Try it >>
Show every line of the listing below that contains the string "nearest". The match is case-sensitive.

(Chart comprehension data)
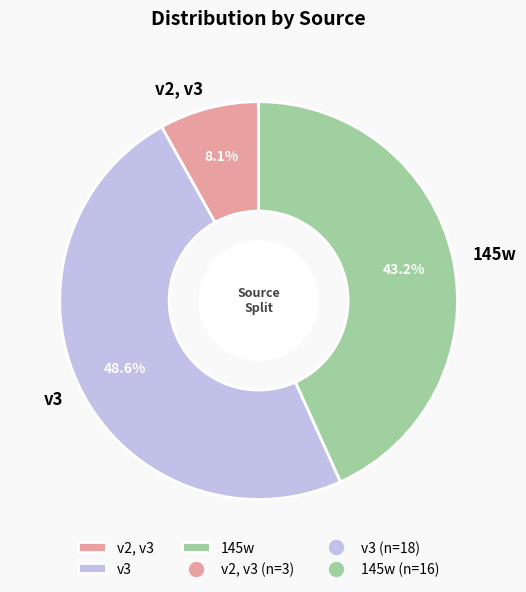

Between 145w and v2, v3, which is larger?

145w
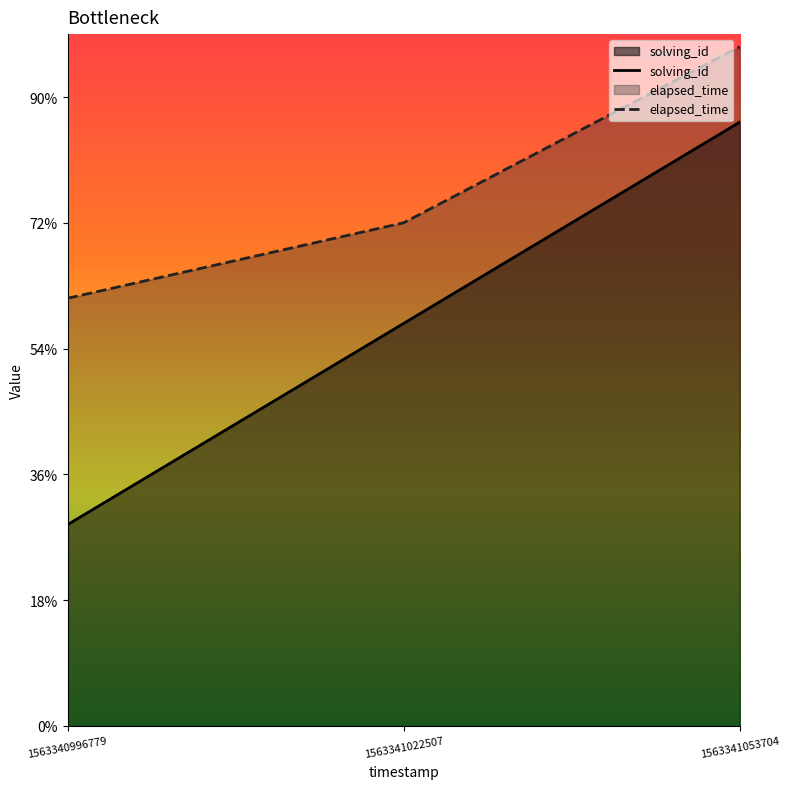

Where is solving_id nearest to the value 16000?

1563341022507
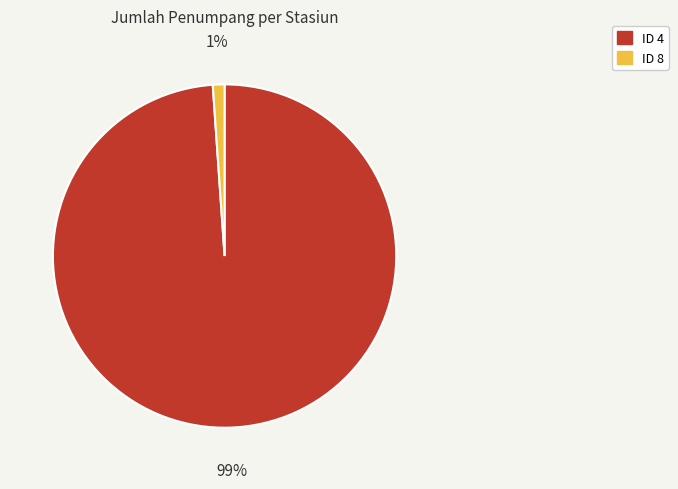

To the nearest percent, what is the average slice percentage?

50%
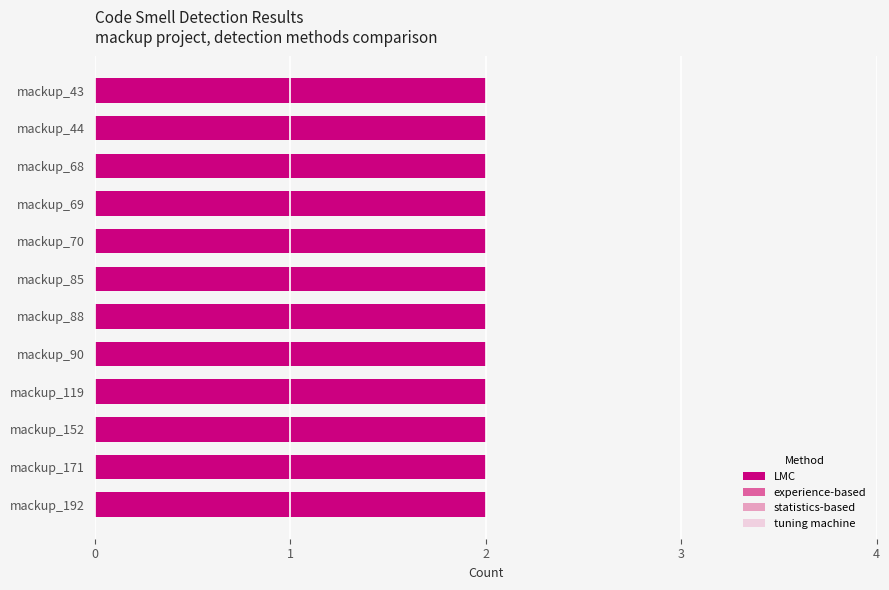

How many categories are shown in the chart?

12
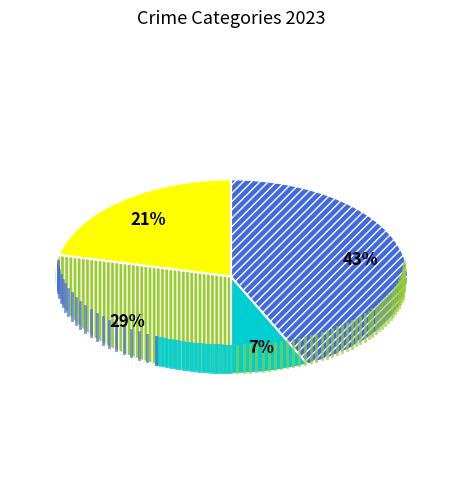

Is there a majority slice in this chart?

No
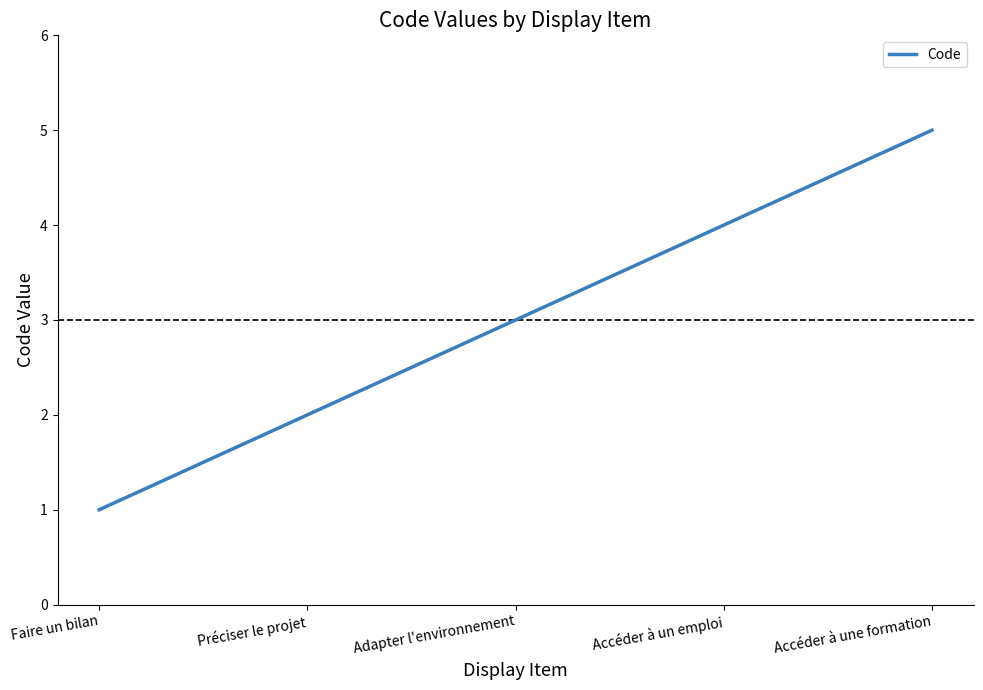

What is the sum of the values at Faire un bilan and Préciser le projet?

3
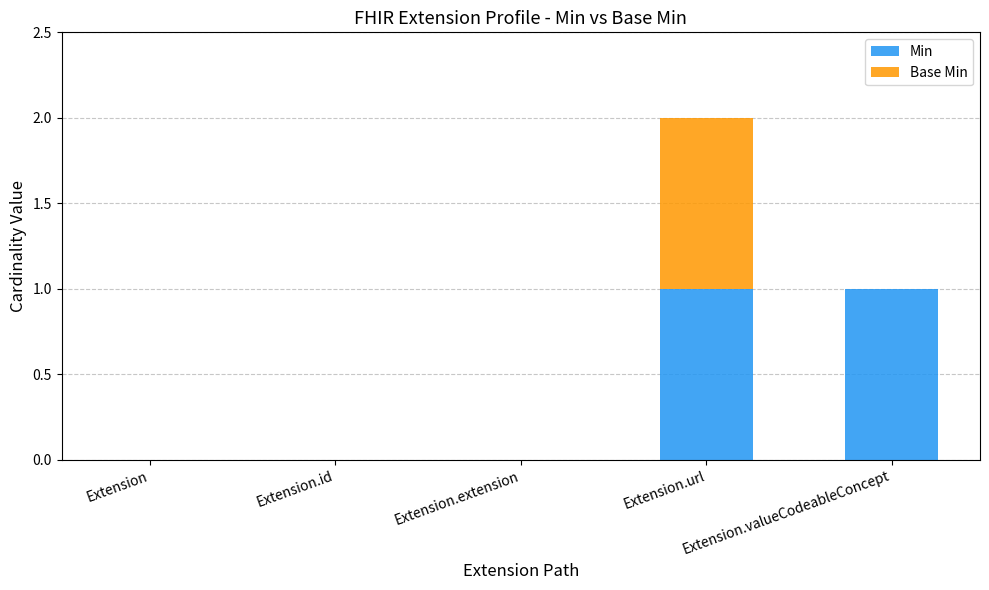

Is it true that Min equals 0 at Extension.id?

True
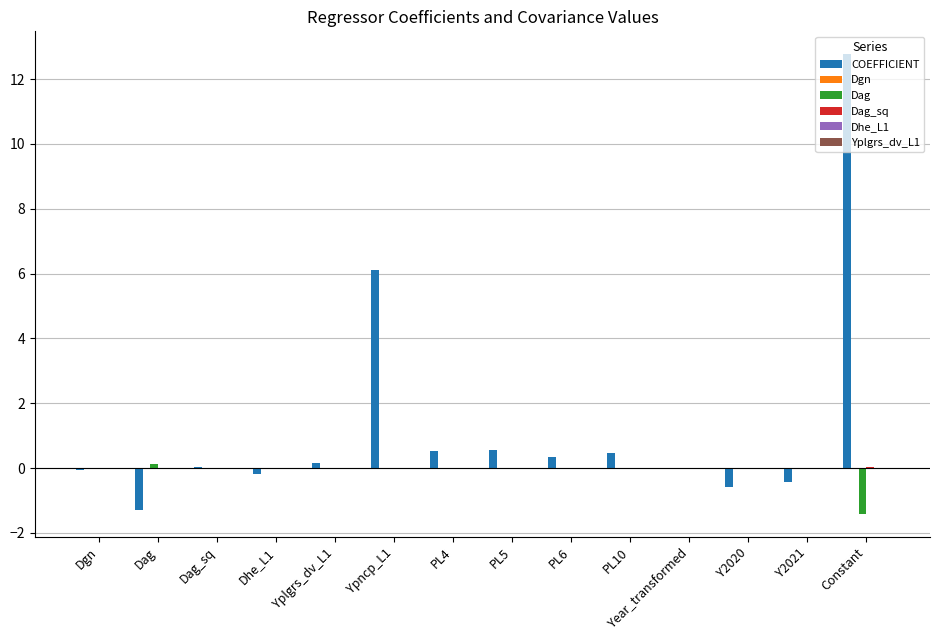

What is the sum of all Dag values?

-1.3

Result of this task >>
Where is solving_id nearest to the value 16000?
To the nearest percent, what is the average slice percentage?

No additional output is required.